Lastly, I get the impression that the identification of this exact horizon as the MFL rests solely on the shocked quartz grains in a single burrow. This would correlate the death assemblage with the K/Pg boundary, and voila! There's your cause of death. Once again, here's a perfect example of where correlation and causation may not necessarily be linked, and in this case - there isn't sufficient evidence to link them.

Refs-

Hogler, J. A. 1992. Taphonomy and Paleoecology of Shonisaurus popularis (Reptilia:
Ichthyosauria). Palaios 7:108-117.

Liebig, P. M., K. W. Flessa, and T. A. Taylor. 2007. Taphonomic variation desite
catastrophic mortality: analysis of a mass stranding of false killer whales (Pseudorca
crassidens), Gulf of California, Mexico. Palaios 22:384-391.

Obasi, C.C., Terry, D.O., Myer, G.H., and D.E. Grandstaff. 2011. Glauconite composition and morphology, shocked quartz, and the origin of the Cretaceous(?) Main Fossiliferous Layer (MFL) in southern New Jersey, U.S.A. Journal of Sedimetnary Research 81:479-494.

Peters, S. E., M. S. M. Antar, I. S. Zalmout, and P. D. Gingerich. 2009. Sequence
stratigraphic control on preservation of late Eocene whales and other vertebrates at Wadi
Al-Hitan, Egypt. Palaios 24:290-302.

4 comments:

Nick Higgs said...

Great post. Really enjoyed reading it!

Robert Boessenecker said...

Thanks, Nick! I thought that the rather limited evidence the authors were using to make a rather controversial claim needed to be covered on here.
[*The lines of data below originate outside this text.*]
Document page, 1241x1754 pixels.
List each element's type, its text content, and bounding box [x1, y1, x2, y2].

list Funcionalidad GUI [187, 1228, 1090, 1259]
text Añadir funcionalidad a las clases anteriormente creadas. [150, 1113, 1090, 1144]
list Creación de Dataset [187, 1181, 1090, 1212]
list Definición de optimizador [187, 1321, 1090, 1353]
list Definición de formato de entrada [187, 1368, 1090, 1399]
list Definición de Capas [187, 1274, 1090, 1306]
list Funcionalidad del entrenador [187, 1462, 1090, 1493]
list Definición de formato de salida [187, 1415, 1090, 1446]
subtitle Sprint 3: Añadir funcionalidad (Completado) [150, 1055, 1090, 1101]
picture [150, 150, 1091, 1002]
I will certainly be including more taphonomy on here in the future.

Schenck said...

This is a great analysis. I take it you don't find their (really Staron et al 2011)'s REE anylsis convinving?

It does strike as a rather strange conclusion of theirs that the MFL and everything around it is very slowly accumulating, with sed rates progressively dropping (rather than suddenly) AND that there's this big Meteorite induced Tsunami tearing through the area killing everything (including birds). It's kinda weird, most of the paper reads as strongly supporting the MFL being something like a sequence boundary.

Robert Boessenecker said...

All that the REE analysis indicates that the bones weren't reworked from underlying strata - conversely, that should NOT be taken to mean that the vertebrate component of that assemblage was buried instantaneously, whether separately or all together. REE analysis has no bearing on whether or not bones arrive on the seafloor and sit there, exposed, accruing taphonomic damage over long periods of time. In a situation like that, there's no mechanism to result in a different REE signature between the bone and the sediment. REE analysis is great for testing reworking, but is useless for determining whether or not bones were exposed during a sedimentary hiatus (as the sedimentological and taphonomic data point towards).

I think you're precisely right in saying that the evidence provided suggests that it is a time-rich sequence stratigraphically significant surface, which by itself sheds doubt on interpreting any sort of catastrophic scenario.